In order to illustrate the merits of the powder of the present invention, blends of powder having the mesh size distribution given in Table I were prepared and arc plasma sprayed. The oxygen content of these powders was typically less than 100 ppm.
TABLE I______________________________________Distribution of Particle Size in Powders Mesh Ranges Particle Size Range Percentage of PowderBLEND Tyler sieve within the Range______________________________________A -80 to +100 15 -100 to +270 65 -270 to +325 15 -325 5B -170 to +270 100______________________________________
The following examples illustrate some of the properties which can be obtained by employing the powders of the present invention.
Powder blend A having a composition:
Ni57.5 Fe9 Mo23.5 B10
by atomic percent was arc plasma sprayed onto a 4 in. by 4 in. by 0.25 in. mild steel coupon. Prior to coating, the coupon surfaces were blasted with No. 25 steel grit and subsequently cleaned using a degreasing solvent, 1,1-trichloroethane.
The powder was chemically homogeneous and microcrystalline and produced by fracturing cast ribbon and jet milling the fragments.
The torch used to deposit the powder was an AVCO PG-100 with a 901065-1 anode.
The operating parameters for the torch were as follows:
Voltage: 29 volts
Power: 25 kw
Flow rate, and Carrier Gas: A 8 cfm
Flow rate, and Plasma Gases:
A 60 cfm,
He 15 cfm
Distance from torch to substrate: 6 inches
The resulting deposit was 10 mils thick. The bond strength between the substrate and the deposit was 6900 psi. The deposit was sectioned and showed no indication of interconnected porosity. The coating had a density of 98%. The surface roughness of the deposit was less than 199 micro inches rms. The coating had a Vickers hardness of 1000 kg/mm2 with a load of 100 grams.

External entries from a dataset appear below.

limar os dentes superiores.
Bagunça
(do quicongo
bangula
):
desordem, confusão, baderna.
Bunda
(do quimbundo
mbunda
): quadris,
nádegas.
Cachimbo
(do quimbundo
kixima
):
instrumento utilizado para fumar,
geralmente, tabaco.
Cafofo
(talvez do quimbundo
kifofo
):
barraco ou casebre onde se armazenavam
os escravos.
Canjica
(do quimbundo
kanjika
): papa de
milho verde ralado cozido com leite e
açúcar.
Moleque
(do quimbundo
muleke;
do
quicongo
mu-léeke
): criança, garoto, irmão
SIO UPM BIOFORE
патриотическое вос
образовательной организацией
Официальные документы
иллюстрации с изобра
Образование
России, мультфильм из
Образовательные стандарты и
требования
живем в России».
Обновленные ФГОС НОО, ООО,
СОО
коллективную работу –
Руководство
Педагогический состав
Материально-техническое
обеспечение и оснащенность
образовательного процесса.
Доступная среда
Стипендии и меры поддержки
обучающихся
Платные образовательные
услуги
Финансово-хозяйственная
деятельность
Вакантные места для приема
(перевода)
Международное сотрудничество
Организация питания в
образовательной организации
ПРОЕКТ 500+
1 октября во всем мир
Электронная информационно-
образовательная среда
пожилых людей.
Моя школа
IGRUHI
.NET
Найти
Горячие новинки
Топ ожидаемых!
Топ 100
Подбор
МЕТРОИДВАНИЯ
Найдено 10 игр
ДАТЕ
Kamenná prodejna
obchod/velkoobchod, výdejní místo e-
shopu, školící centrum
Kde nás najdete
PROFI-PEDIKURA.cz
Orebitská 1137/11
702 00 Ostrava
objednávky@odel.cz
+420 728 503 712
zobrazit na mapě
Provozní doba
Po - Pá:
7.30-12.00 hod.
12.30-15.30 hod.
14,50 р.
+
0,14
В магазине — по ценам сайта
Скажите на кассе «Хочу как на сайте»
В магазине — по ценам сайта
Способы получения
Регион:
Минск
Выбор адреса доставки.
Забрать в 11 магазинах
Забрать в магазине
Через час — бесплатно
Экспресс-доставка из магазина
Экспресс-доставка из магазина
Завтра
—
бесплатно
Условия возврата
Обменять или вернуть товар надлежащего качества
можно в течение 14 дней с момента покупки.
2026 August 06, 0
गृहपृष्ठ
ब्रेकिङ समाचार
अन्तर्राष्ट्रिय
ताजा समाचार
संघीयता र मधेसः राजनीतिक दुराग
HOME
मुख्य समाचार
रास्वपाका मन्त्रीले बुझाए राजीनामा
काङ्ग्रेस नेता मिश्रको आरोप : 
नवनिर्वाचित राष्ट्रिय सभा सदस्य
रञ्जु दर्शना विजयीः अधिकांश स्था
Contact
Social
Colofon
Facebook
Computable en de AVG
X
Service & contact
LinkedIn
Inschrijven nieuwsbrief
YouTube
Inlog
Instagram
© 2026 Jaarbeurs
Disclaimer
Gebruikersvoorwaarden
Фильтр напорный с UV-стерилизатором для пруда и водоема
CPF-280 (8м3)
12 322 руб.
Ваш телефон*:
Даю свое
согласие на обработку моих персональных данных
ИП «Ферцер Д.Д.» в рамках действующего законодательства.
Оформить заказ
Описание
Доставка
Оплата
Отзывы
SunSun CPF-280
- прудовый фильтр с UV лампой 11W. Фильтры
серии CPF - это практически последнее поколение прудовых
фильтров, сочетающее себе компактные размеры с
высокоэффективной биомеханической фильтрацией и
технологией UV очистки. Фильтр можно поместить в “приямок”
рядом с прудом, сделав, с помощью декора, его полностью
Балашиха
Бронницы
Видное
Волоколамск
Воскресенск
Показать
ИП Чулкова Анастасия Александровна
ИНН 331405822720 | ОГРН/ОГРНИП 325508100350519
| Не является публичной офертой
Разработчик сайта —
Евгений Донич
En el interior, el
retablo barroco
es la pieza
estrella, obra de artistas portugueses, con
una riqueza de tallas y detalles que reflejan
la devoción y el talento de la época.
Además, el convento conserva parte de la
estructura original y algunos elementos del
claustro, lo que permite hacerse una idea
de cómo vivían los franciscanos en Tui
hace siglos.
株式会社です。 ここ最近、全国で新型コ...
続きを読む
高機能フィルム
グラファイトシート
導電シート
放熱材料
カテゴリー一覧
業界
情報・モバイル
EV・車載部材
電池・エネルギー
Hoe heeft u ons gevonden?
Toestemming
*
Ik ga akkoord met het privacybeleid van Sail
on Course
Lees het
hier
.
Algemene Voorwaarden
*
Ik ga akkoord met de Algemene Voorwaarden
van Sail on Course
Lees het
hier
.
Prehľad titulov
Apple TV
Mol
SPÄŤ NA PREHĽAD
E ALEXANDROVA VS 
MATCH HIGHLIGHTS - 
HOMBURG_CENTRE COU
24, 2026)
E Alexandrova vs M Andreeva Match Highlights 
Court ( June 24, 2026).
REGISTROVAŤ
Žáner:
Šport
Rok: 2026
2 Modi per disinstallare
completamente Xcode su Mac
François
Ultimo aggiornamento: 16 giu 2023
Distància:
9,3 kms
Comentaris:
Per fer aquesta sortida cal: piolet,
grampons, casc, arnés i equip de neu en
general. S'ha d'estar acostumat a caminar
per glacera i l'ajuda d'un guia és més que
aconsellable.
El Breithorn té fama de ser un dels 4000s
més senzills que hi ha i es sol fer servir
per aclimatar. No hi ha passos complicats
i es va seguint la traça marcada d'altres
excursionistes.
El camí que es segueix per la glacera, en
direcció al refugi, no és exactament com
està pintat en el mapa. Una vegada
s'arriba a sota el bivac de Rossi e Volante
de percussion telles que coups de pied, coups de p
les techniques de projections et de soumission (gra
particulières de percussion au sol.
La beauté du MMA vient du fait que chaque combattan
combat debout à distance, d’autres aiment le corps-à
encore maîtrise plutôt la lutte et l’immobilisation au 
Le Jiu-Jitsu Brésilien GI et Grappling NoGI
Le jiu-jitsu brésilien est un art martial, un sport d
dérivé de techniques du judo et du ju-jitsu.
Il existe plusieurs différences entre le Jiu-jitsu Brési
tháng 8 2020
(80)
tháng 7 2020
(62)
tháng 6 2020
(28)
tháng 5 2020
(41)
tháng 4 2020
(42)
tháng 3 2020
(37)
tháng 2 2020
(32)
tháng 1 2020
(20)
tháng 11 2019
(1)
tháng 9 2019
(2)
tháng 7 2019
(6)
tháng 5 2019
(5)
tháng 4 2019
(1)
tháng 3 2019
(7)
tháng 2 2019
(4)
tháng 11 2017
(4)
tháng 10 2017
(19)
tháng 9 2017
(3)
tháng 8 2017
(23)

The coating was boride free and 39% amorphous as determined by X-ray analysis.
Powder blend B having a composition:
Ni57.5 Fe9 Mo23.5 B10
by atomic percent was deposited as set forth in Example I. The powder was chemically homogeneous and microcrystalline.
The torch used to deposit the powder was the same as used for Example I. The operating parameters were the same with the following exceptions:
Voltage: 27 volts
Power: 15.5 kw
The resulting deposit was 10 mils thick. The bond strength between the substrate and the deposit was 2400 psi. The deposit was sectioned and showed no indication of interconnected porosity. The density of the deposit was 91.5%. The surface roughness of the deposit was less than 235 micro inches rms. The hardness was 1000 kg/mm2 Vickers with a load of 100 grams. The coating was boride free and 69% amorphous as determined by X-ray analysis.
The procedure for Example I and II was followed with the exception that the operating conditions for the torch were modified as follows:
Voltage: 27 volts
Power: 15.5 kw
Flow rate, and Carrier Gas: A 9 cfm
Flow rate, and Plasma Gases:
A 40 cfm,
H2 10 cfm
Distance from torch to substrate: 4 in.
The resulting deposit was 20 mils thick. The surface hardness was 1000 kg/mm2 Vickers with a load of 100 grams. The coating was boride free and 77% amorphous as determined by X-ray analysis.
It should be understood that for the above examples, the powders were used to arc plasma spray, however, other coating techniques, such as vacuum arc plasma spraying, flame spraying and laser glazing may be employed.